Two and a half seasons into the Rex Ryan era – which is, by the way, one of the most successful stretches in the history of the New York Jets – it seems a little crazy to have to do what I’m about to do.
I need to defend the quarterback.
Because even though the Jets have won 25 of their last 40 regular season games, plus 4 playoff games, a large segment of the media and Jets fan base remains thoroughly unconvinced that Mark Sanchez is capable of leading this team to their ultimate goal of winning the Super Bowl.
The modern NFL fan lives in the Golden Age of Overanalysis. Anyone with a computer can pontificate on a sport that is nearly impossible to reduce to simple and absolute terms. The easiest target for praise and criticism is of course, the quarterback. It is bad enough that ESPN, which sets the agenda for all sports discussion, has declared this “The Year of the Quarterback” and has even devised their own ratings system to try and replace the traditional NFL Passer Rating statistic.
For these reasons, Jets fans have spent the last three years debating Sanchez. So allow me to make it easy for you: Mark Sanchez is indeed more than good enough to lead the Jets to the promised land. You can relax now.
This past Sunday’s game against Buffalo was a microcosm of Sanchez’s career so far. At halftime, there was hysterical panic among Jets fans because of the two costly errors Sanchez made: a drive-killing endzone interception and a botched snap after the Jets’ defense had produced a turnover late in the second half.
However, as he has on numerous occasions throughout his career, Sanchez raised his game in the second half. He led the Jets on four consecutive scoring drives which provided more than enough points to beat the Bills, who were struggling to get yards against a ferocious Jets defense. Outside of the interception, Sanchez was nearly flawless on the day, completing 71% of his passes and firing a laser of a touchdown to Santonio Holmes, the type of throw that proves Sanchez has some pretty impressive raw ability when he puts it all together.
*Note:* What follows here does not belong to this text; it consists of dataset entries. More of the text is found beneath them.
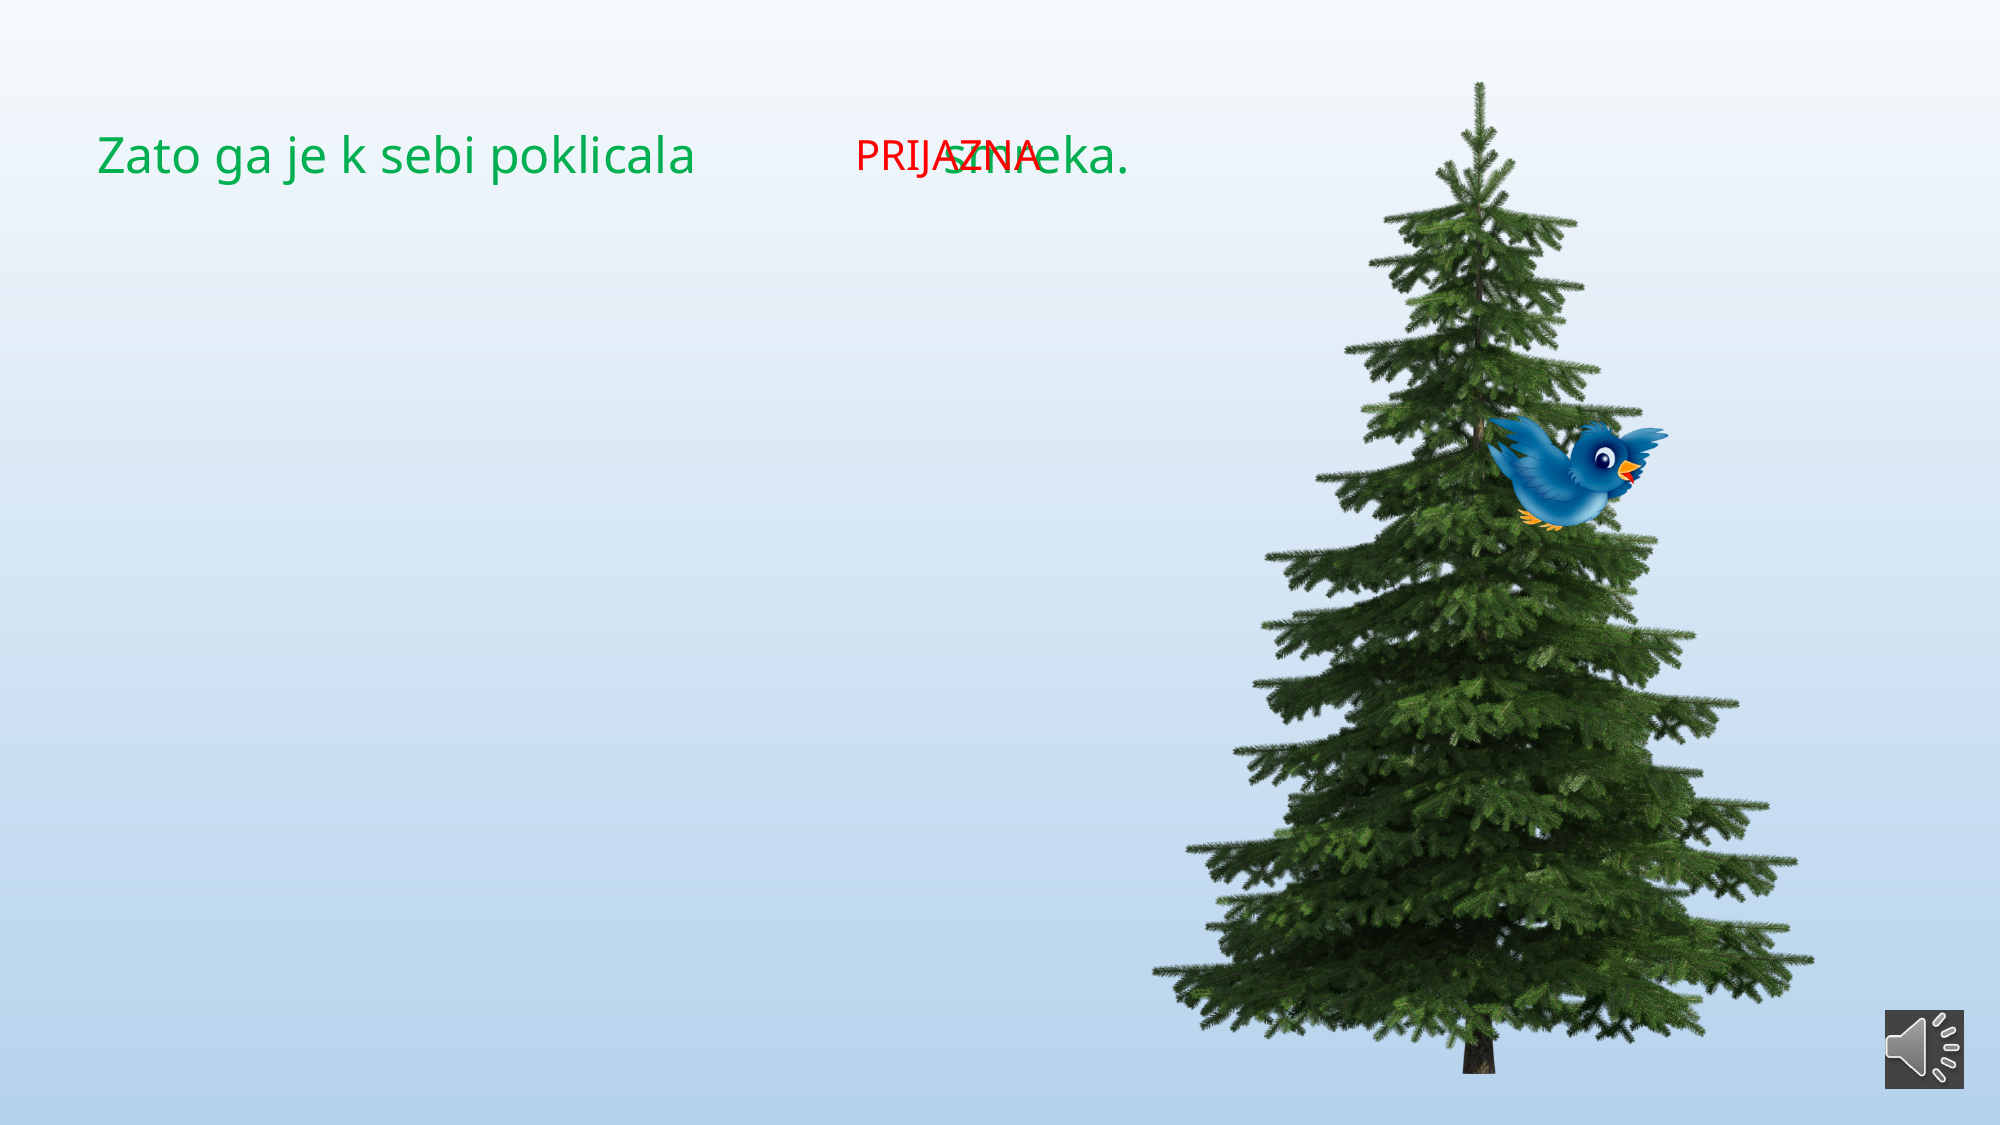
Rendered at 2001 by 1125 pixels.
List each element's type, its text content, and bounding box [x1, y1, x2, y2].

picture [1114, 51, 1836, 1074]
picture [1884, 1009, 1965, 1090]
text_box Zato ga je k sebi poklicala smreka. [82, 116, 1114, 192]
text_box PRIJAZNA [840, 121, 1114, 187]
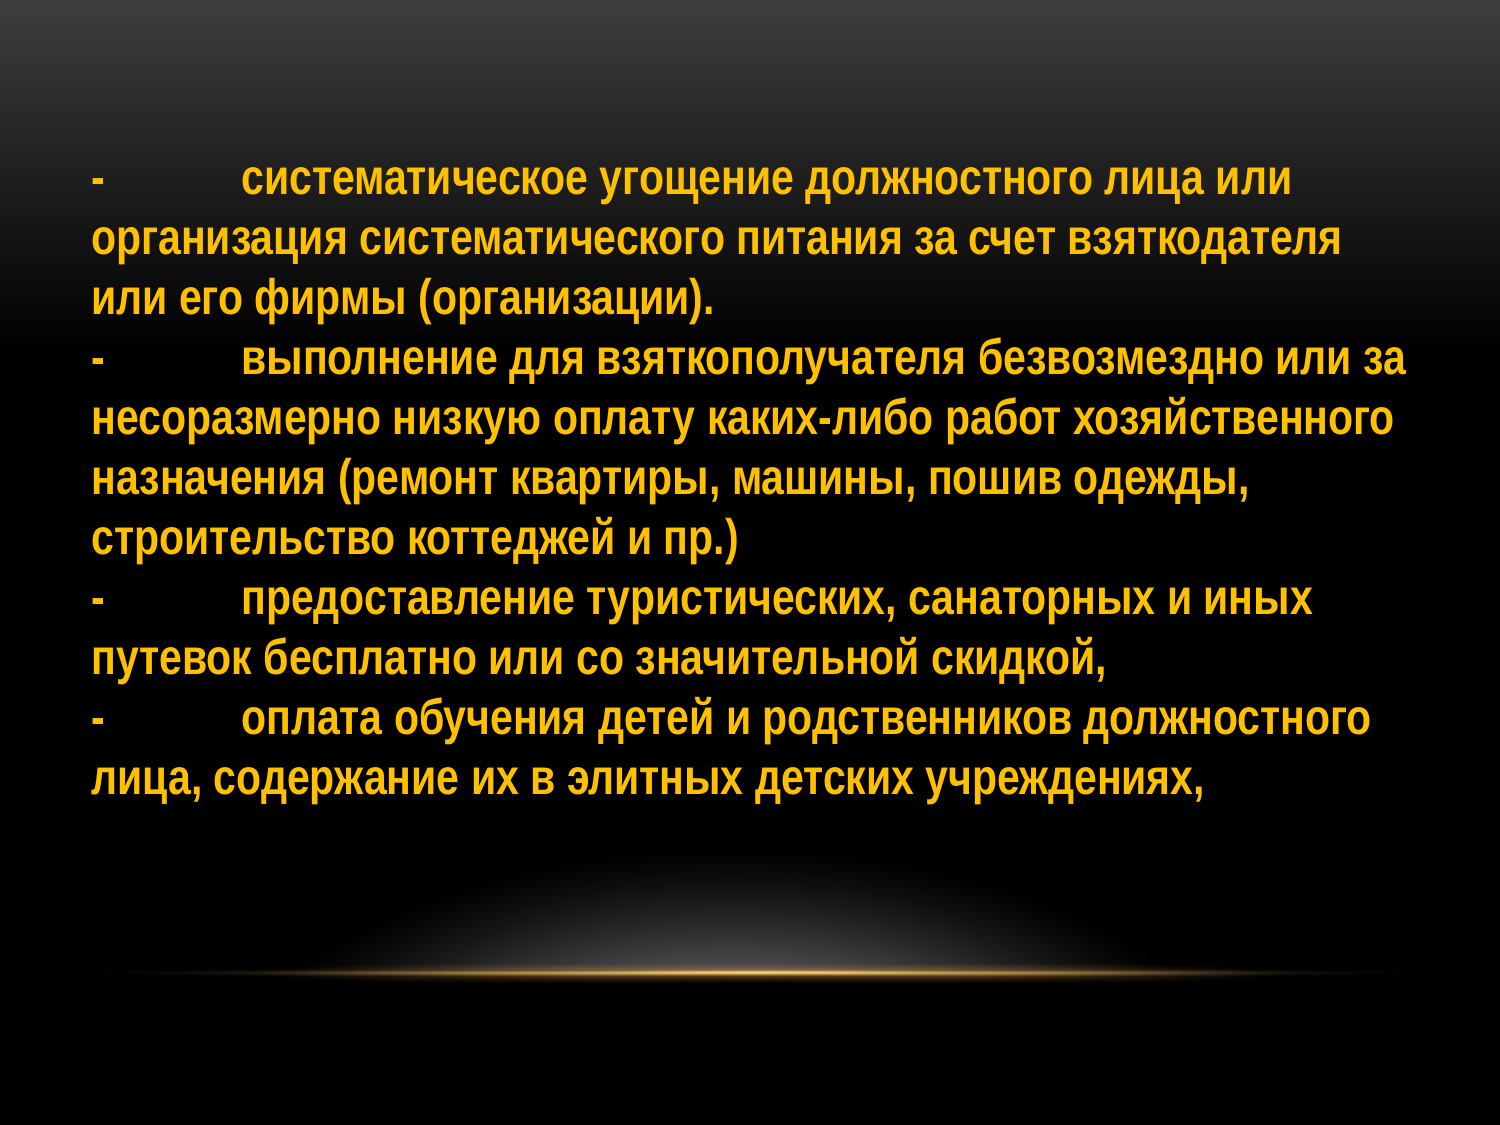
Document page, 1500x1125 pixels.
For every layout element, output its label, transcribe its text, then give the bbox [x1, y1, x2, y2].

picture [0, 0, 1500, 1125]
text_box - систематическое угощение должностного лица или организация систематического питания за счет взяткодателя или его фирмы (организации). - выполнение для взяткополучателя безвозмездно или за несоразмерно низкую оплату каких-либо работ хозяйственного назначения (ремонт квартиры, машины, пошив одежды, строительство коттеджей и пр.) - предоставление туристических, санаторных и иных путевок бесплатно или со значительной скидкой, - оплата обучения детей и родственников должностного лица, содержание их в элитных детских учреждениях, [76, 137, 1436, 812]
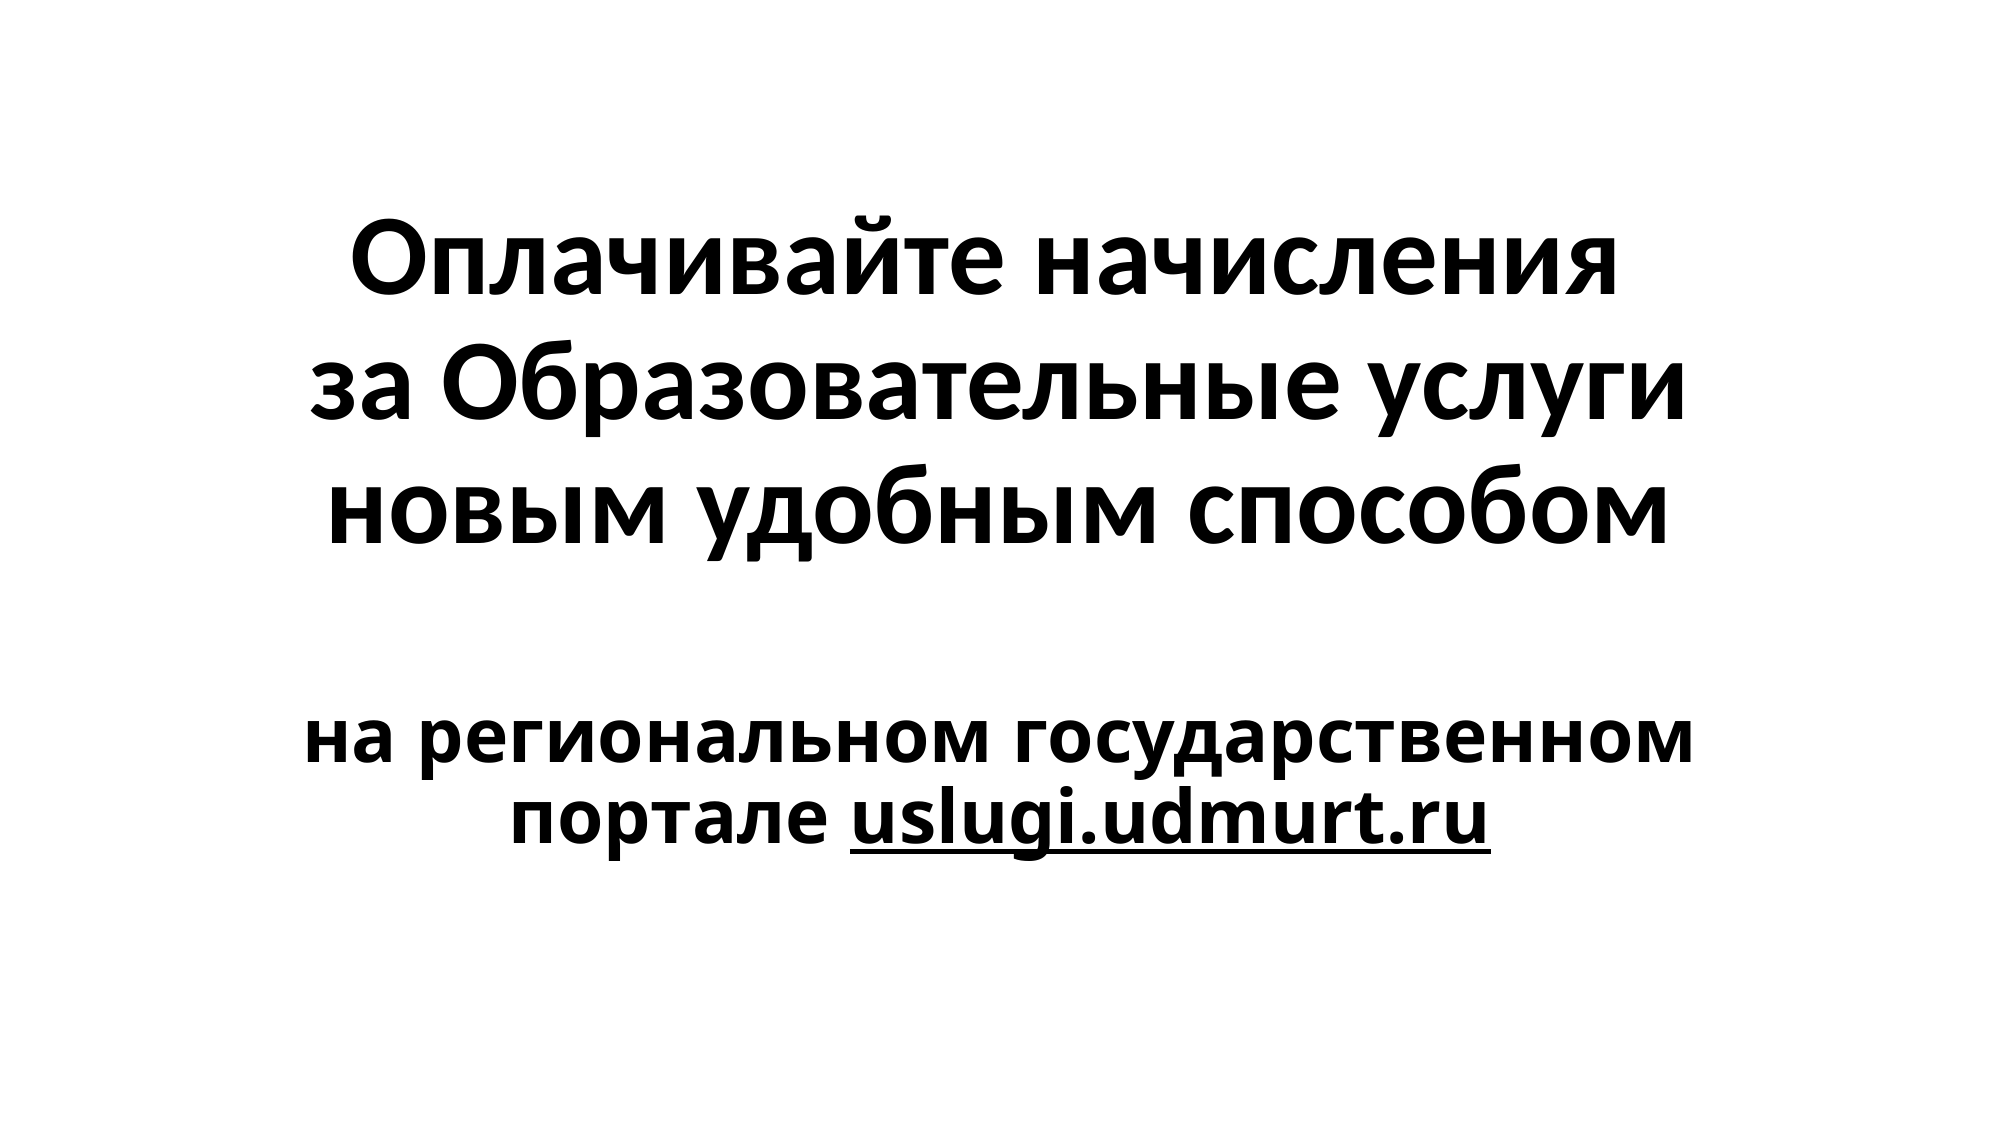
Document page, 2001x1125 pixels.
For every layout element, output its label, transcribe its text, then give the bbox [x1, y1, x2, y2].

subtitle на региональном государственном портале uslugi.udmurt.ru [249, 689, 1750, 962]
title Оплачивайте начисления за Образовательные услуги новым удобным способом [249, 184, 1750, 576]
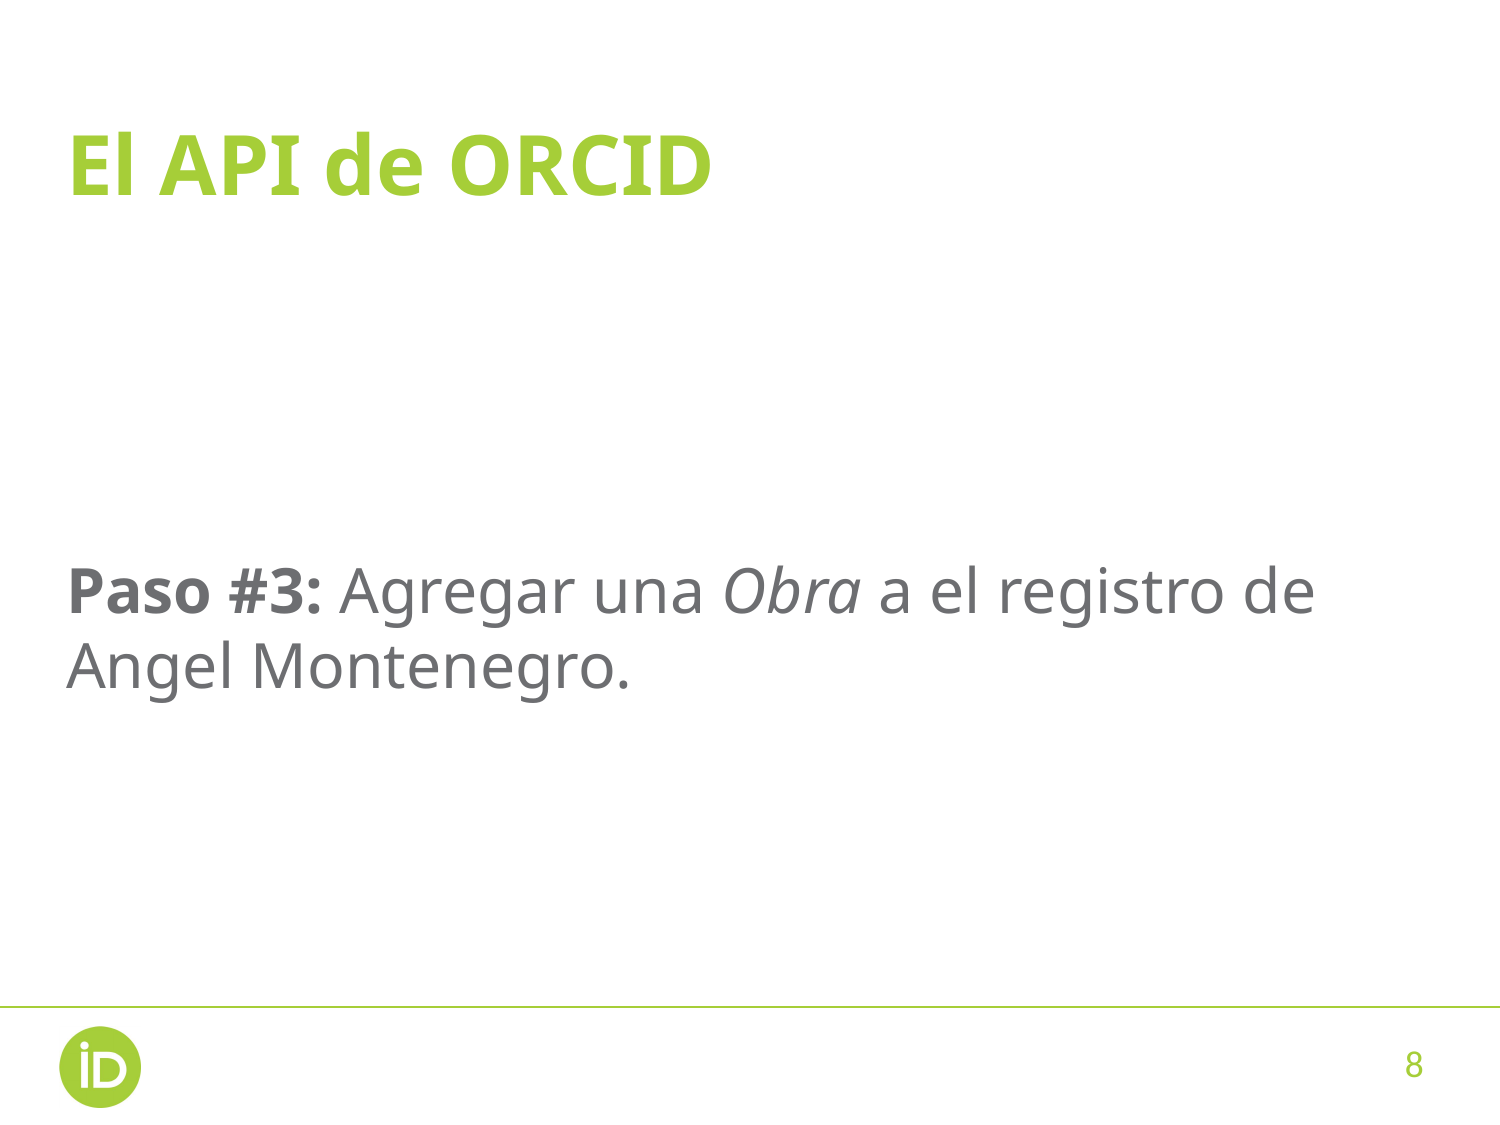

And that’s really the key with the Sanchez debate: the when. In this age of instant gratification, fans are tired of hearing the argument that he’s young and still developing. But the truth is that he is. He’s 24 years old. Some perspective: Aaron Rodgers, the “Elite (there’s that damn word again) Quarterback Du Jour” didn’t start an NFL game until his age 25 season. By the way, the Packers went 6-10 in Rodgers’ first season.
Really, Sanchez never needs to be Aaron Rodgers, or Drew Brees, or Peyton Manning. He just needs to be the best possible version of himself. The version that shows up in big games and in the playoffs. The version that outplayed the best – Tom Brady – in Foxboro last January, giving Jets fans their most memorable and important victory since Super Bowl III.
Here’s the thing though: he’s going to make more mistakes. I hate to break that to you, but it is true. He’s going to have more bad games. To expect that he’s not, is foolish. What should comfort every Jets fan is that this is true of every single quarterback in the league, Aaron Rodgers and Tom Brady (who, by the way, has thrown 10 interceptions this season; Sanchez has thrown 7) included. Mistakes and interceptions happen. That’s just football.
And so, we need to be fair to Sanchez, which I don’t think a lot of people have been. Every bad throw cannot be a referendum on his career. Instead, look at his statistical progress. Look at his performance in important games. Look at the team’s record since 2009. Most importantly, look at his youth and the fact that the Jets have stability at the most important position for the first time in a long time. Look at some of the other teams in the NFL, who are currently quarterbacked by guys named Beck/Grossman, Jackson, Moore, McCoy, Painter, Gabbert, Tebow, Ponder and Skelton.
Wouldn’t you rather have Mark Sanchez? I know I would.